The novel’s preoccupation with memory and retelling brought to mind a quote from one of Toni Morrison’s speeches, which goes,

The function, the very serious function of racism is distraction. It keeps you from doing your work. It keeps you explaining, over and over again, your reason for being. Somebody says you have no language and you spend twenty years proving that you do. Somebody says your head isn’t shaped properly so you have scientists working on the fact that it is. Somebody says you have no art, so you dredge that up. Somebody says you have no kingdoms, so you dredge that up. None of this is necessary. There will always be one more thing.”

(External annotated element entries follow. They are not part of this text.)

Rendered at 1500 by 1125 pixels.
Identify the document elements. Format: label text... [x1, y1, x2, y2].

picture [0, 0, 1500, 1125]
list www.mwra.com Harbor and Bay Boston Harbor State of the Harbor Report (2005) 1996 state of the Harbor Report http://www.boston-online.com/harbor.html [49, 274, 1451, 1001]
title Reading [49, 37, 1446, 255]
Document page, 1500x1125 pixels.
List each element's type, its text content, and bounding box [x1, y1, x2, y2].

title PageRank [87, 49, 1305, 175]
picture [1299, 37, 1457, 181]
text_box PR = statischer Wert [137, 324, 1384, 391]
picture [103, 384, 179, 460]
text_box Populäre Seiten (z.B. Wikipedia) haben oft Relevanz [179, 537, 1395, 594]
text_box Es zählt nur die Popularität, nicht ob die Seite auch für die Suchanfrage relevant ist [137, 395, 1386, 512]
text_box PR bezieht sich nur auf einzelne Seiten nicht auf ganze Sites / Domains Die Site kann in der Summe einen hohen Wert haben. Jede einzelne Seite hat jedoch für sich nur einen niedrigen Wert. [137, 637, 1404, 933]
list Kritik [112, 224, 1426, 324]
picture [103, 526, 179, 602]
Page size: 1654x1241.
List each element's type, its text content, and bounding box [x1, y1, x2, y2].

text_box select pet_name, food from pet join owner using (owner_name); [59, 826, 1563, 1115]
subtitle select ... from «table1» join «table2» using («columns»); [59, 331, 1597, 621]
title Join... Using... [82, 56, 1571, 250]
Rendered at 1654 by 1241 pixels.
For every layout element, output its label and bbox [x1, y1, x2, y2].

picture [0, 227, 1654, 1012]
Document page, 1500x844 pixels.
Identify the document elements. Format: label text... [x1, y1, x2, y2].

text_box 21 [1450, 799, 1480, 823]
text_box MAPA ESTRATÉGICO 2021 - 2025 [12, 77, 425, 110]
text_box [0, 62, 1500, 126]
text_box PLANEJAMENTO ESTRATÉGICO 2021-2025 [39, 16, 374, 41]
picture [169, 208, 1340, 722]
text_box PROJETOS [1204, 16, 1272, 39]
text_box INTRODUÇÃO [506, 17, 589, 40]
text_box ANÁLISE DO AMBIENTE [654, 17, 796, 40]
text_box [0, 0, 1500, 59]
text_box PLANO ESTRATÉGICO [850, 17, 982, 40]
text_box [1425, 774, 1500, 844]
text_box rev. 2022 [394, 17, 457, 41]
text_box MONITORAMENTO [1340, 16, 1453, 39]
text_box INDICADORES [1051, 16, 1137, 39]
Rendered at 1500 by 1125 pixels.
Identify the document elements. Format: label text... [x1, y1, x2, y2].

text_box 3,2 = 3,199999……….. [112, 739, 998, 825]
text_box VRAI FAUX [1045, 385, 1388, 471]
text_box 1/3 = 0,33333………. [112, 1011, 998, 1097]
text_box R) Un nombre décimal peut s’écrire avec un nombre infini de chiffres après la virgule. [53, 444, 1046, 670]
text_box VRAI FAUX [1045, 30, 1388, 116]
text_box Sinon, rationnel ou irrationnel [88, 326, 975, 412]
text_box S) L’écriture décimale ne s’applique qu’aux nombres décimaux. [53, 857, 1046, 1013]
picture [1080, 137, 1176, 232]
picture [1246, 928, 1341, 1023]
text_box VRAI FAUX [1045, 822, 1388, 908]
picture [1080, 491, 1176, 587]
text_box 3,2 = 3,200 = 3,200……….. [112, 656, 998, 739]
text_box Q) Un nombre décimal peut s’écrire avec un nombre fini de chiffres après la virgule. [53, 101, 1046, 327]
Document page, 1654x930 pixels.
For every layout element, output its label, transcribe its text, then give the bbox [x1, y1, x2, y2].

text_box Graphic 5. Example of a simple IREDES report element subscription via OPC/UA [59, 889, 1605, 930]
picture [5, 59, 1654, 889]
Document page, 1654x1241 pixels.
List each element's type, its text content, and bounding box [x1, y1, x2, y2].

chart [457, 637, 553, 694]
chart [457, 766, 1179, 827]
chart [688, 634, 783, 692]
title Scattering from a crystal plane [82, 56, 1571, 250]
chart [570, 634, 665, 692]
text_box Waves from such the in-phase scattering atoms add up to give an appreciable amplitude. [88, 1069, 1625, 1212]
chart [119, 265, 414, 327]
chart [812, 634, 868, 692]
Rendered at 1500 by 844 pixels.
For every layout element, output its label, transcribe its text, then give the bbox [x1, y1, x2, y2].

The project of this novel is an exercise in avoiding that very distraction. The protagonist uses focus, memory, recollection, and retelling to dispel the evils of slavery. This is a novel about authorship, about what it means for disenfranchised communities to claim authorship over their own stories, and record them for future generations. It is also about the ways that memories are able to connect individuals, and can be one’s only hope in a time where family separation is common practice (Unfortunately, quite relevant). The novel engages in some really fruitful discussions, but the broadness of its narrative scope means that it never dwells on one question for very long. Some of the family drama and human relationships get lost in all of the philosophizing, which is unfortunate, because the character relationships are so complicated and intriguing. The novel loses track of itself in some places, and could have used a bit more aggressive editing, but it does not fail to provide a unique and lyrical entry in the larger narrative on black history and culture.